▶ DOCUMENT:
How to extract results from device? Cublas and cuda

Hallo everyone!

I am trying to do de Dot Product of 2 Vectors using a cublas function. My problem is, that i don’t know how to get the calculated result out of the device. Can someone tell me how to continue with this code please?






int main(int argc, char** argv) {

	float *h_vx, *d_vx, *h_vy, *d_vy;

	int i = 0;

	const int N = 10;

	//Speicher für Device allokieren

	size_t size = sizeof(float) * N;

	cudaMalloc((void **) &d_vx, size);

	cudaMalloc((void **) &d_vy, size);

	//Speicher für Host allokieren

	h_vx = (float *) malloc( size );

	h_vy = (float *) malloc( size );

	//Vektor füllen

	for(i = 0; i < N; i++) {

		h_vx[i] = (i+1)*2;

		h_vy[i] = (i+2)*2;





	//Elemente in Device kopieren

	cudaMemcpy(d_vx, h_vx, size, cudaMemcpyHostToDevice);

	cudaMemcpy(d_vy, h_vy, size, cudaMemcpyHostToDevice);


	cublasSdot(N, d_vx, 1, d_vy, 1);




	//Speicher freigeben

	free( h_vx );

	free( h_vy );

	cudaFree( d_vx );

	cudaFree( d_vy );


	return 0;




float result = cublasSdot(N, d_vx, 1, d_vy, 1); ?

▶ WRITTEN REQUEST 1:
Answer these questions about the cuBLAS thread:
(a) What value is the constant N given?
(b) Which cuBLAS function is called to compute the dot product?
(c) Which function copies the host vectors to the device?

Region and label listings
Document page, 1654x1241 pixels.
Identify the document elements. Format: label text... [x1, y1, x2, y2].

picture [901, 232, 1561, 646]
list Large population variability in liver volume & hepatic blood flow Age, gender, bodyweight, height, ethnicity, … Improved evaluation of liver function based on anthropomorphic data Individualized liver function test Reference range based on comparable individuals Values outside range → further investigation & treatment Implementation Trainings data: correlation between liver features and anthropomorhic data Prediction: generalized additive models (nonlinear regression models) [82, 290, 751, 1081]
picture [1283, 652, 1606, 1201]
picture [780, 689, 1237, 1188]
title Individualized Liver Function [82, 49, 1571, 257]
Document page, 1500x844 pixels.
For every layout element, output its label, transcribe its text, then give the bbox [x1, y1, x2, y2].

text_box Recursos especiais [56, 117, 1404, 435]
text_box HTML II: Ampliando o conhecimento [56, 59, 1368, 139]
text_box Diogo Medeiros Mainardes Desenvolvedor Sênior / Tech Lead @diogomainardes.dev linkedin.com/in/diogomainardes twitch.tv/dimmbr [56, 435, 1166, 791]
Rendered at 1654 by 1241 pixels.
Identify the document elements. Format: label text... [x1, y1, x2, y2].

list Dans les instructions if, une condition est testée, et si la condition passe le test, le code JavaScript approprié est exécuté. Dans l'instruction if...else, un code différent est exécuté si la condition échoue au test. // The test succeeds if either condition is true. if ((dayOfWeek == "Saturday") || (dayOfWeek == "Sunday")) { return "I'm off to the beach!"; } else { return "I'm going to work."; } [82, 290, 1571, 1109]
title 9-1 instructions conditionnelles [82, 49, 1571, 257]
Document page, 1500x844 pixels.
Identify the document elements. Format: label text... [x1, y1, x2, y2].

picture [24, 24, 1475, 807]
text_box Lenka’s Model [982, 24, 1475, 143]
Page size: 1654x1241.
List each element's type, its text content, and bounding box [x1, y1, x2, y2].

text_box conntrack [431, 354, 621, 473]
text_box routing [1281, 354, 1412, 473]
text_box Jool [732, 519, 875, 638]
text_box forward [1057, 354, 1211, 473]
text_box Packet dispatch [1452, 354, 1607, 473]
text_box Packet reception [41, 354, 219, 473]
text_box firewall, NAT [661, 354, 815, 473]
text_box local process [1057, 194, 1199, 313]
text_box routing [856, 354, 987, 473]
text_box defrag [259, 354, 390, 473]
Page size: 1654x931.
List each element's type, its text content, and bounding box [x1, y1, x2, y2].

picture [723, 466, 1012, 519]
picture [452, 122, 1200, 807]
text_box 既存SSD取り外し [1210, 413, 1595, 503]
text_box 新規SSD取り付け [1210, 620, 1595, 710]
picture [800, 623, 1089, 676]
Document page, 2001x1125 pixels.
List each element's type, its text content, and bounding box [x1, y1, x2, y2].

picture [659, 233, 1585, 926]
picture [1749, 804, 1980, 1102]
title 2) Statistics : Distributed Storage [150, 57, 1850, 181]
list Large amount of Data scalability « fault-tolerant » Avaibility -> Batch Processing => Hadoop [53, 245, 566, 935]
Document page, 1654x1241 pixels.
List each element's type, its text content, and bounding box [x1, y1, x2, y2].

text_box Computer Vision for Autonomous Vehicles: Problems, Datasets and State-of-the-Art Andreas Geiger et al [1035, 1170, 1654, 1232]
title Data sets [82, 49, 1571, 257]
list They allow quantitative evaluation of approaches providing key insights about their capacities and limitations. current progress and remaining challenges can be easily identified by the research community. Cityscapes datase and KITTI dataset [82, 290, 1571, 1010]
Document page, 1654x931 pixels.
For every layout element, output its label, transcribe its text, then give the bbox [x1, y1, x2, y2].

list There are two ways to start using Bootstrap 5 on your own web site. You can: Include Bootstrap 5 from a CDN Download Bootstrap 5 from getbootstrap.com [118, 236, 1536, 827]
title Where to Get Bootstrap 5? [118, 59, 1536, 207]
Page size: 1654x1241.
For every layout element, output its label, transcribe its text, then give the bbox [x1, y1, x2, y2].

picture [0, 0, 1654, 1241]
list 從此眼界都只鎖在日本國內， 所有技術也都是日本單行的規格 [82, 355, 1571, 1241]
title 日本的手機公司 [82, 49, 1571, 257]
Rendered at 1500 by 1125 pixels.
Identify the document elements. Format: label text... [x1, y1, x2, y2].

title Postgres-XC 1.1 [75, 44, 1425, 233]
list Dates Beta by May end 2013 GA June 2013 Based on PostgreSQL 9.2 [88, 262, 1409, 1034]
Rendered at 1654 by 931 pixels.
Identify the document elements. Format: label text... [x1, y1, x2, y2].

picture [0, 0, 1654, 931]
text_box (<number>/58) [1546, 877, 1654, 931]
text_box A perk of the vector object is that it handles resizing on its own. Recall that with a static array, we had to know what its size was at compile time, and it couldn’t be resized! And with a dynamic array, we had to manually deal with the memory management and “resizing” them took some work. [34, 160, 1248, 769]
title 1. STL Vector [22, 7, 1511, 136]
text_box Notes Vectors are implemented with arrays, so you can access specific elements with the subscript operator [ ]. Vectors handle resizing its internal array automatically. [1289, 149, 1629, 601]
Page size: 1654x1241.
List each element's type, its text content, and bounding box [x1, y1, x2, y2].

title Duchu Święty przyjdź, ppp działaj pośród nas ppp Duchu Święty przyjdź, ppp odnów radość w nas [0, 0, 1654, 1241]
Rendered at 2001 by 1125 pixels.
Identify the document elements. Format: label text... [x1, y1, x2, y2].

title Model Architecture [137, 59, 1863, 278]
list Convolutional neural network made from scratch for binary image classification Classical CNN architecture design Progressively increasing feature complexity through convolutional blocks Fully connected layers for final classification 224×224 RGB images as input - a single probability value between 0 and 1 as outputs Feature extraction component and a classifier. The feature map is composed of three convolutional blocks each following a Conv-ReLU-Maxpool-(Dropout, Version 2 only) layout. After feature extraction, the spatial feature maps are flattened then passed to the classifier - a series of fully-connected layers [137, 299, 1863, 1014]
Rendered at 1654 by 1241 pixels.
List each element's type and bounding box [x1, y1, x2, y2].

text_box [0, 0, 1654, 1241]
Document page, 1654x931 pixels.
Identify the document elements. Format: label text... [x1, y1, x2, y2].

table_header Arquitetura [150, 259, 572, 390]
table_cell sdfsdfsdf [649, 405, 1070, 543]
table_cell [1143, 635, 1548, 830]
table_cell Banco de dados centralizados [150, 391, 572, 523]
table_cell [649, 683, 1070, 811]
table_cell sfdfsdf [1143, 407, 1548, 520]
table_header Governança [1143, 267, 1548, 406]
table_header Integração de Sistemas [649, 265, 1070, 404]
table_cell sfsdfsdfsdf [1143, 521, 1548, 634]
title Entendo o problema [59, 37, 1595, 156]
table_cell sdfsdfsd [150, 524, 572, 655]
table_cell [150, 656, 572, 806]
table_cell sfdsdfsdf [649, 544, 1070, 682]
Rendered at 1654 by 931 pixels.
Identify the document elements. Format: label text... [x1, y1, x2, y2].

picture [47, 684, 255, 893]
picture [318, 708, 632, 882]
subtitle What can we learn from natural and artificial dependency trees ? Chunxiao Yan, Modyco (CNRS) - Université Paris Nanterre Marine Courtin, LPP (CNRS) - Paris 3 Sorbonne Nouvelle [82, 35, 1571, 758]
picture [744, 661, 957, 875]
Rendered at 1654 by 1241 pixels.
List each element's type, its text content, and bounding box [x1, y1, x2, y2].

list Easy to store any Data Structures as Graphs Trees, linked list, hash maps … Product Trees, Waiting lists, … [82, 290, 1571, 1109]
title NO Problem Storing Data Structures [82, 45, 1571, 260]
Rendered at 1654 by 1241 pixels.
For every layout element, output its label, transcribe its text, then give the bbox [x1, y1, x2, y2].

▶ WRITTEN REQUEST 2: Convert the part of the listing that opens with the line containing "Rendered at 1500 by 1125 pixels." and closes with the line containing "list Dates Beta" into a JSON list of strings, one string per line. Leave out blank lines.

▶ REPLY 1:
(a) 10
(b) cublasSdot
(c) cudaMemcpy

▶ REPLY 2:
[
  "Rendered at 1500 by 1125 pixels.",
  "Identify the document elements. Format: label text... [x1, y1, x2, y2].",
  "title Postgres-XC 1.1 [75, 44, 1425, 233]",
  "list Dates Beta by May end 2013 GA June 2013 Based on PostgreSQL 9.2 [88, 262, 1409, 1034]"
]